Outro relato que emocionou a todos da equipe de reportagem foi o depoimento do casal Lilian e Domingos, que muito simpáticos e bastante confiantes em mudar de vida, mostraram total afinidade com a equipe de voluntários do Sopão, “minha família toda é da Paraíba, faz um bom tempo que estou em São Paulo, trabalhei em várias empresas daqui, mas infelizmente recebi muitos calotes. Chegou um ponto que só me restou as ruas como abrigo”.
Questionado sobre o seu grande sonho, Domingos diz que sonha com pouco, somente o necessário, “só quero ter meu cantinho, um lugarzinho para mim e minha companheira. Morar na rua é muito ruim, temos medo, passamos fome, frio, não tenho preguiça de trabalhar, não sou nenhum marginal, apenas não tenho oportunidade e estou velho”, fala emocionado.
Marcada pelo sofrimento e pela vulnerabilidade física, a senhora Vera, de 50 anos, diz que não teve filhos nem marido e, após a morte de seu pai, o irmão a expulsou de casa. Sem opção de trabalho e sem ajuda do irmão, Vera hoje passa as noites dentro do hospital Tide Setúbal. “Faz 2 anos que eu passo a noite aqui no hospital, sentadinha na cadeira, aqui me protejo do frio e dos homens maus que tem pela madrugada”.
Vale lembrar que todos os entrevistados foram questionados sobre os Albergues, porém a resposta foi unânime: “nunca encontramos vaga”.
Cracolândia
A abordagem aos dependentes químicos que circulam pela região da Cracolândia em São Miguel, localizada atrás do Mercado Municipal Dr.

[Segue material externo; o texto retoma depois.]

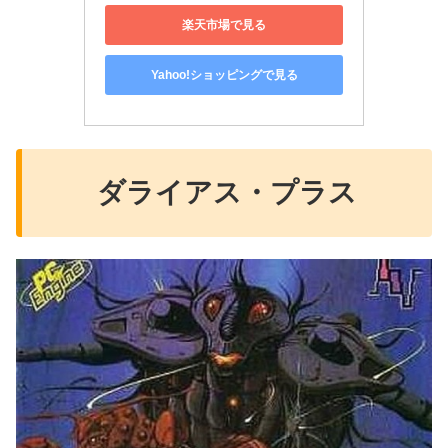
楽天市場で見る
Yahoo!ショッピングで見る
ダライアス・プラス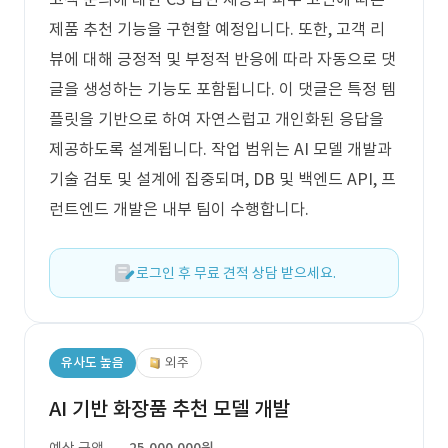
제품 추천 기능을 구현할 예정입니다. 또한, 고객 리
뷰에 대해 긍정적 및 부정적 반응에 따라 자동으로 댓
글을 생성하는 기능도 포함됩니다. 이 댓글은 특정 템
플릿을 기반으로 하여 자연스럽고 개인화된 응답을
제공하도록 설계됩니다. 작업 범위는 AI 모델 개발과
기술 검토 및 설계에 집중되며, DB 및 백엔드 API, 프
런트엔드 개발은 내부 팀이 수행합니다.
로그인 후 무료 견적 상담 받으세요.
유사도 높음
외주
AI 기반 화장품 추천 모델 개발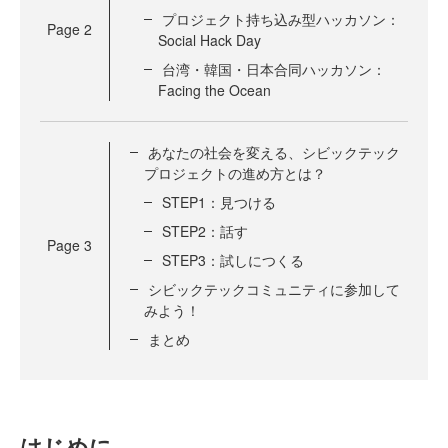
プロジェクト持ち込み型ハッカソン：
Page
2
Social Hack Day
台湾・韓国・日本合同ハッカソン：
Facing the Ocean
あなたの社会を変える、シビックテック
プロジェクトの進め方とは？
STEP1：見つける
STEP2：話す
Page
3
STEP3：試しにつくる
シビックテックコミュニティに参加して
みよう！
まとめ
はじめに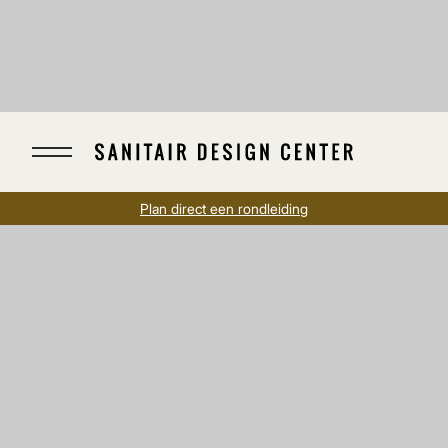
Plan direct een rondleiding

Américo Sugai, é uma das situações mais criticas e assustadoras da entrega do Sopão.
“Aqui a situação é bem mais delicada, eles são totalmente dependentes químicos, já nem tem mais noção do que é uma vida social, mas nunca perdemos a esperança de que isto acabe um dia, fazemos nosso trabalho com fé de que um dia isso mude”, lamenta a voluntária Penha.
Sem autorização de imagens dos envolvidos, a equipe de reportagem conversou com alguns dependentes, porém, constatou que esse é um problema [dependência química] com uma urgência muito maior do que a transformação urbana da área, e deve ser feito dentro de uma abordagem correta, que é saúde, assistência social, segurança, um conjunto de ações integradas para que o problema seja solucionado ou, pelo menos, amenizado.